### The task
If a line below falls between the line with "nose: (246, 494)" and the line with "left front paw: (692, 439)", or is one of those two, output it exactly; output nothing else and no pictures.

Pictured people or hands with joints
----

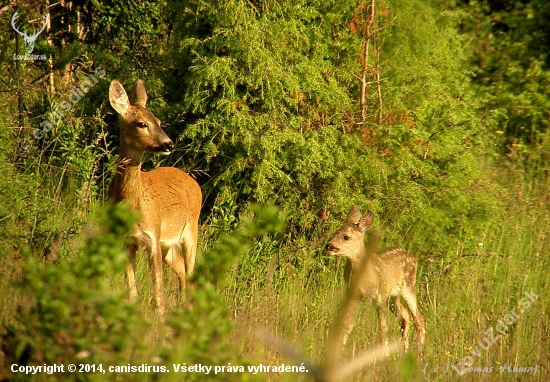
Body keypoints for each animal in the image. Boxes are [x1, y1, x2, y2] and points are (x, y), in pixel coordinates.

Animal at [108, 78, 203, 314]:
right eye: (141, 124)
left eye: (159, 121)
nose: (168, 144)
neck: (131, 205)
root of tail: (192, 180)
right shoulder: (126, 241)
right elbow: (132, 291)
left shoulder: (152, 235)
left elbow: (158, 292)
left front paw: (159, 317)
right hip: (167, 244)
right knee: (180, 266)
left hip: (191, 230)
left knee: (190, 271)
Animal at [328, 207, 426, 350]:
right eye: (335, 232)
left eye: (346, 237)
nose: (329, 245)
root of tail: (413, 257)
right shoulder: (354, 295)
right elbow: (347, 324)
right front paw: (339, 347)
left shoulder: (379, 297)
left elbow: (383, 331)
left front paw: (384, 353)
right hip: (393, 295)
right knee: (404, 315)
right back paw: (404, 348)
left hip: (408, 285)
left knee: (418, 317)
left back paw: (418, 352)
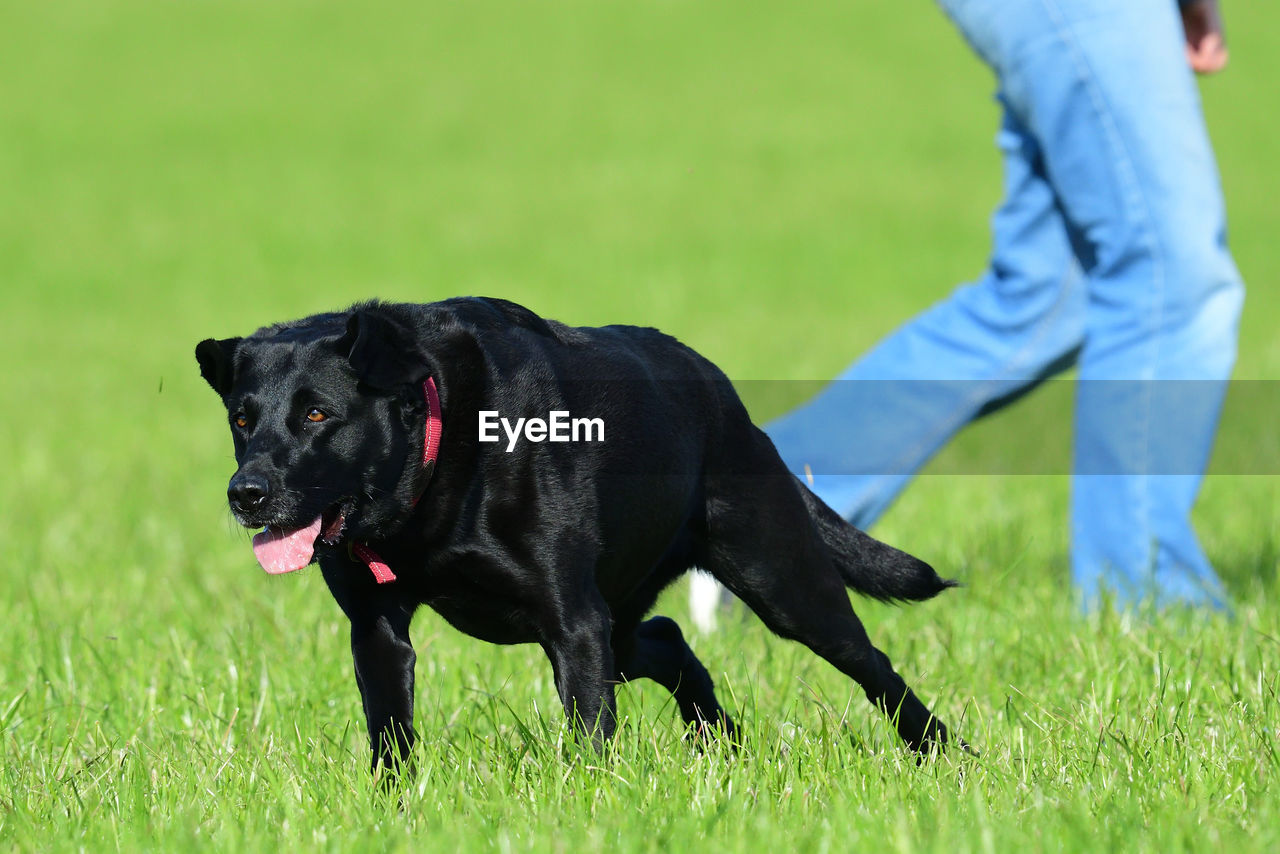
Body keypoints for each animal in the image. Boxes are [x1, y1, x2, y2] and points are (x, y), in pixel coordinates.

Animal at [194, 297, 962, 773]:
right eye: (242, 418)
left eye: (318, 414)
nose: (246, 494)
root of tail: (721, 392)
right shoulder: (377, 628)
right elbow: (391, 736)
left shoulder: (573, 621)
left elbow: (590, 733)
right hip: (625, 627)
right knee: (671, 641)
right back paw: (721, 745)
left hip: (780, 581)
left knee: (872, 663)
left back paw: (942, 752)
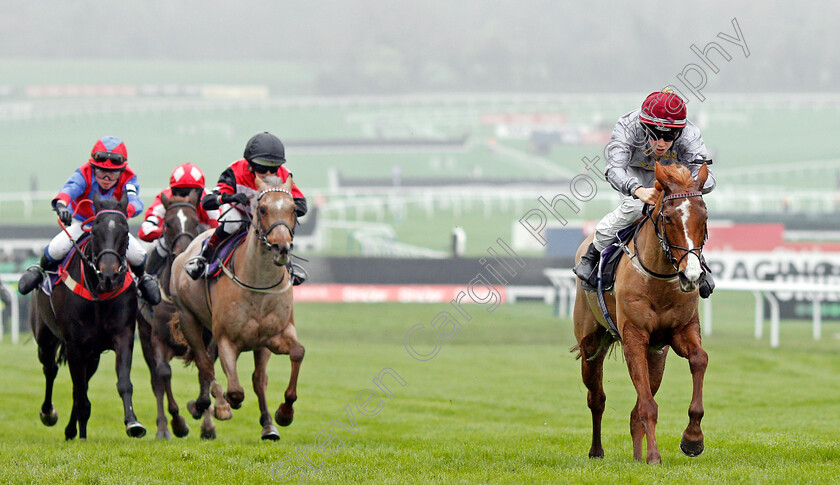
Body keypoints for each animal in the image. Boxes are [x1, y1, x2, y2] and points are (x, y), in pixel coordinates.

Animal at [135, 189, 217, 438]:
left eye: (195, 222)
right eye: (168, 223)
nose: (182, 254)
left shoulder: (209, 336)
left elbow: (206, 369)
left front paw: (205, 420)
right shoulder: (158, 337)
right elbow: (163, 375)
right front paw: (178, 423)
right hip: (144, 336)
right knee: (156, 381)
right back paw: (163, 427)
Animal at [169, 174, 304, 438]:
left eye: (293, 209)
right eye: (262, 209)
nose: (281, 247)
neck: (258, 284)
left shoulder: (275, 335)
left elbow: (296, 353)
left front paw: (284, 413)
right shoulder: (226, 339)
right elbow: (234, 390)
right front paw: (224, 403)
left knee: (256, 378)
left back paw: (267, 425)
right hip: (189, 318)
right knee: (205, 364)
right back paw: (216, 406)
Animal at [572, 161, 708, 464]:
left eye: (704, 217)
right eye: (667, 218)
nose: (692, 276)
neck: (659, 278)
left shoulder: (681, 331)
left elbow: (699, 360)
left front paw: (692, 439)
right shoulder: (634, 335)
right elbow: (647, 405)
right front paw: (654, 456)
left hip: (657, 355)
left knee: (636, 407)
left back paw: (636, 456)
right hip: (590, 343)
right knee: (596, 398)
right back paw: (596, 451)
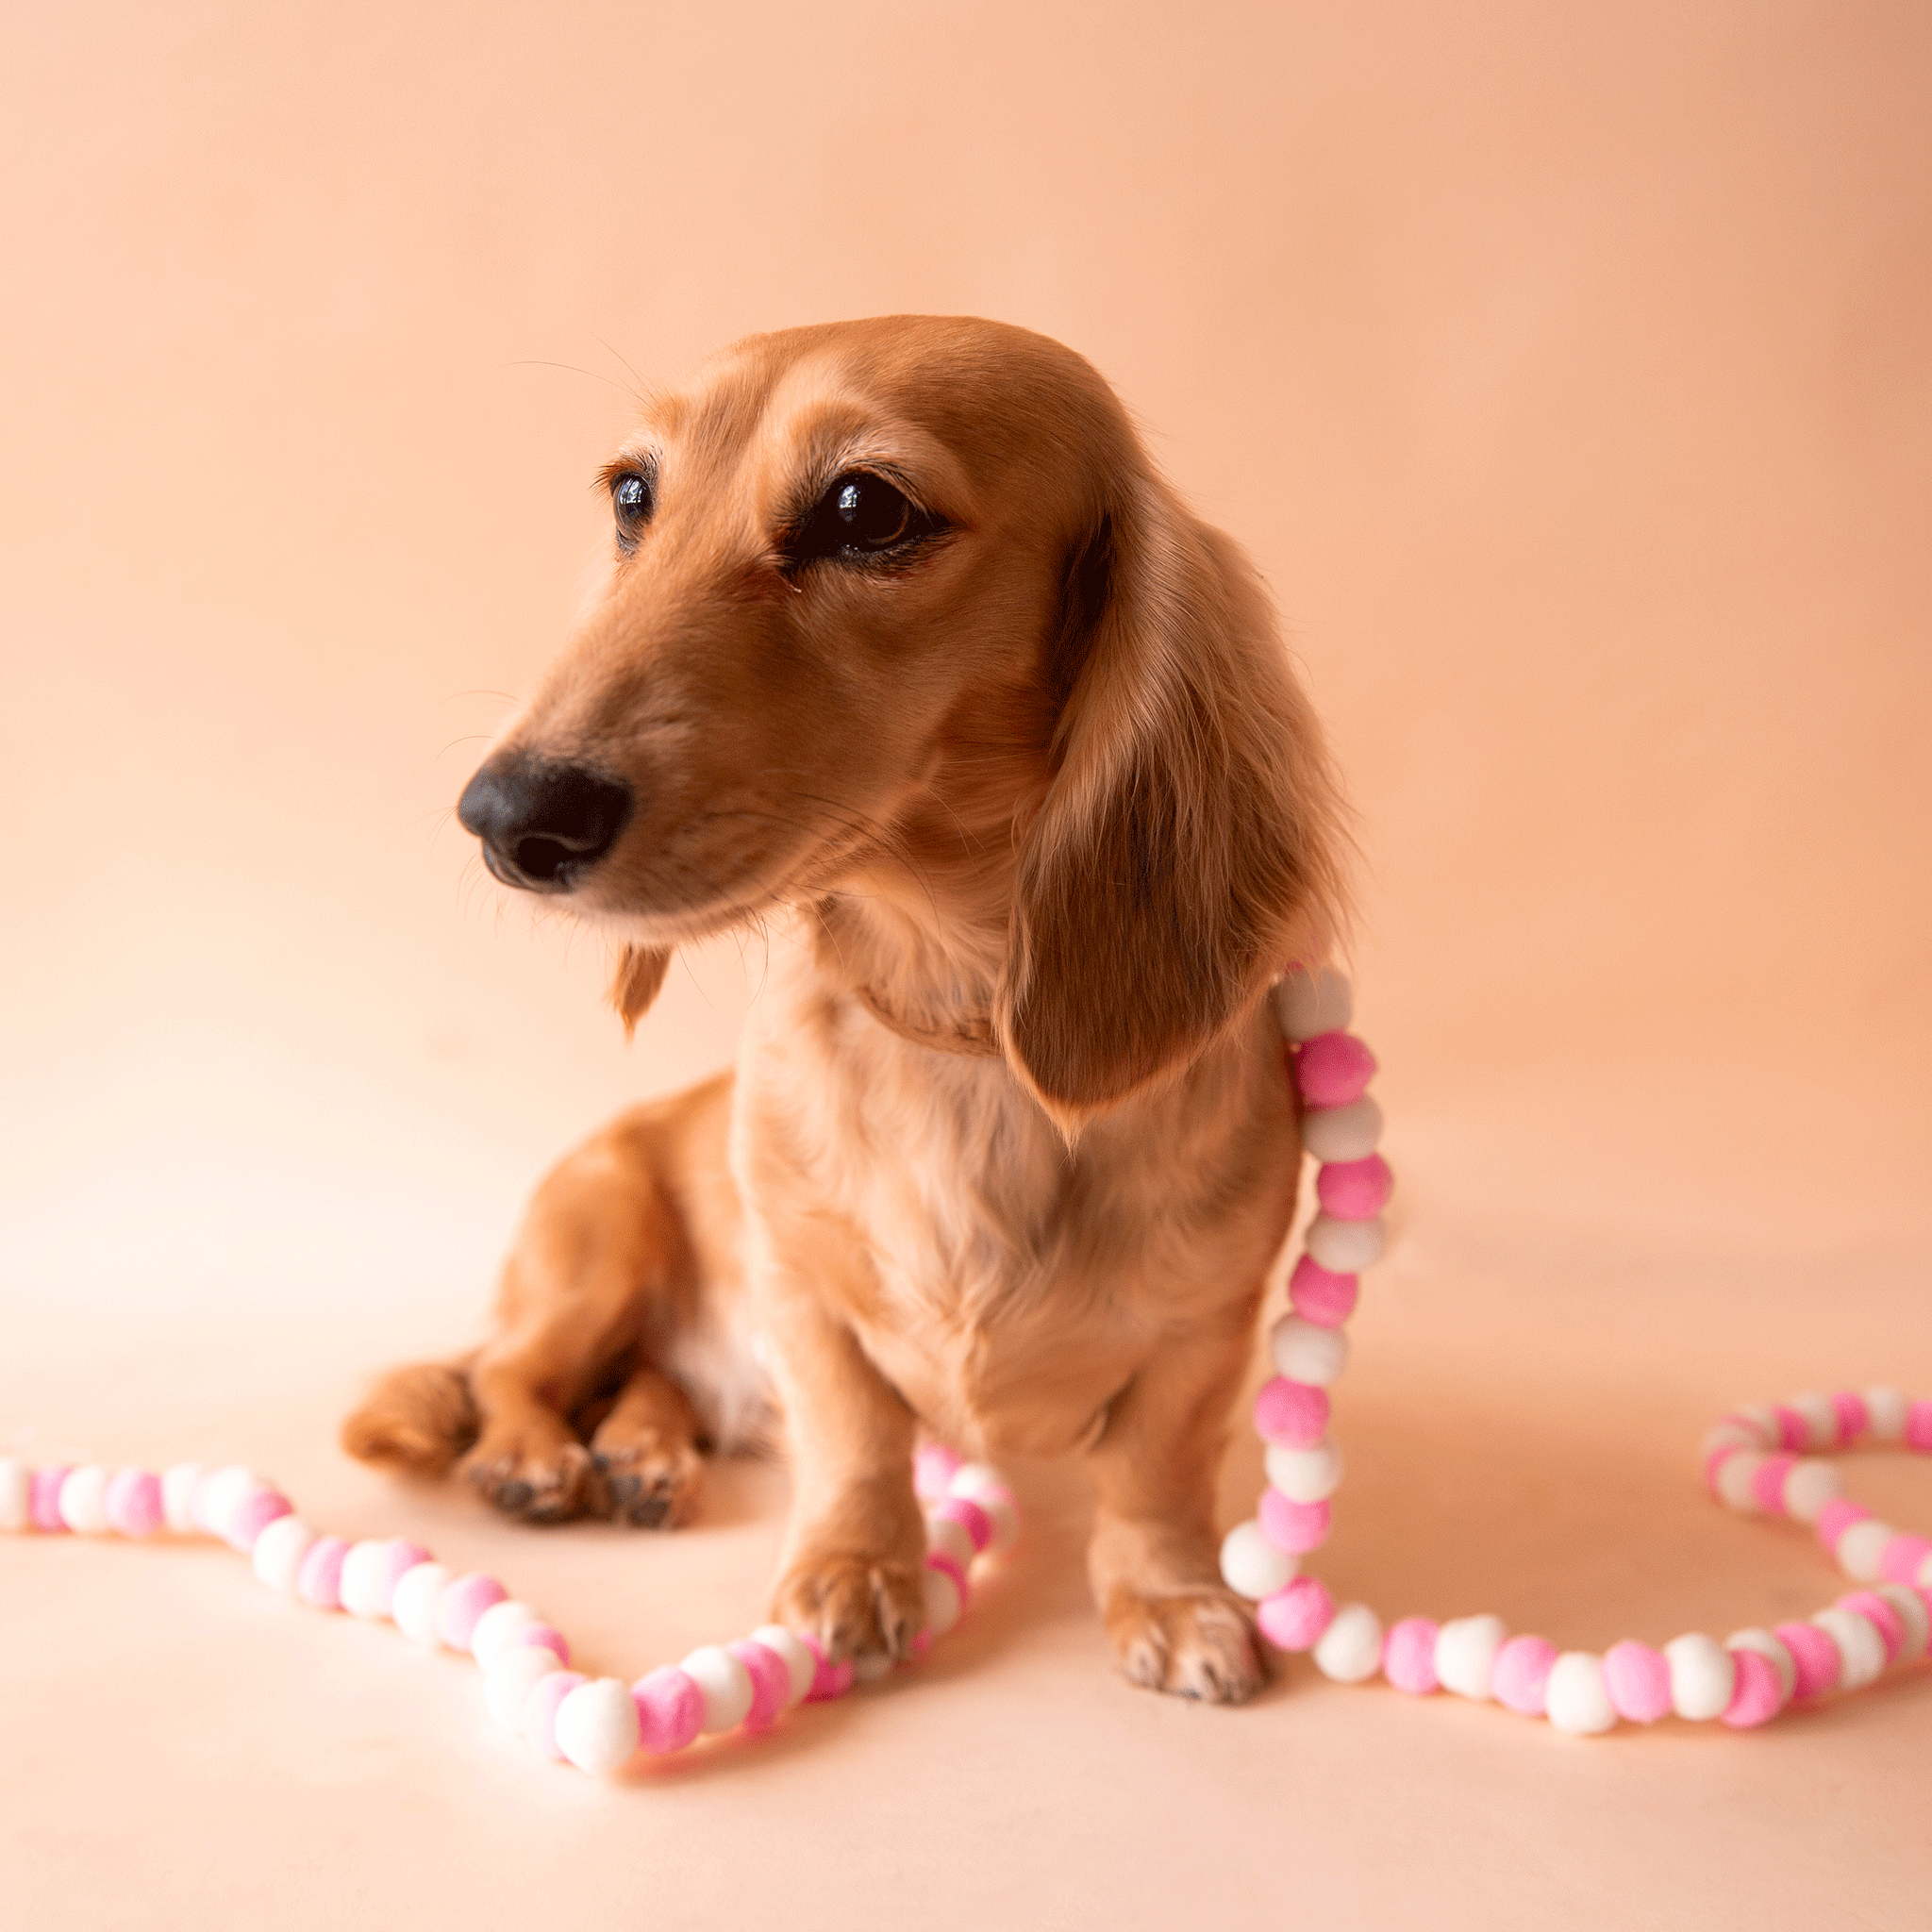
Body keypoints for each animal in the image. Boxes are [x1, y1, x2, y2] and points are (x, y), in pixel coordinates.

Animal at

----

### Reply
nose: (246, 494)
root of tail: (721, 392)
right shoulder: (377, 628)
right elbow: (391, 736)
left shoulder: (573, 621)
left elbow: (590, 733)
right hip: (625, 627)
right knee: (671, 641)
right back paw: (721, 745)
left hip: (780, 581)
left knee: (872, 663)
left back paw: (942, 752)
Body keypoints for each animal in the image. Boxes are [x1, y1, x2, y2] and points are (x, y), in pixel coordinates.

Animal at [135, 189, 217, 438]:
left eye: (195, 222)
right eye: (168, 223)
nose: (182, 254)
left shoulder: (209, 336)
left elbow: (206, 369)
left front paw: (205, 420)
right shoulder: (158, 337)
right elbow: (163, 375)
right front paw: (178, 423)
right hip: (144, 336)
right knee: (156, 381)
right back paw: (163, 427)
Animal at [169, 174, 304, 438]:
left eye: (293, 209)
right eye: (262, 209)
nose: (281, 247)
neck: (258, 284)
left shoulder: (275, 335)
left elbow: (296, 353)
left front paw: (284, 413)
right shoulder: (226, 339)
right elbow: (234, 390)
right front paw: (224, 403)
left knee: (256, 378)
left back paw: (267, 425)
right hip: (189, 318)
right knee: (205, 364)
right back paw: (216, 406)
Animal at [572, 161, 708, 464]:
left eye: (704, 217)
right eye: (667, 218)
nose: (692, 276)
neck: (659, 278)
left shoulder: (681, 331)
left elbow: (699, 360)
left front paw: (692, 439)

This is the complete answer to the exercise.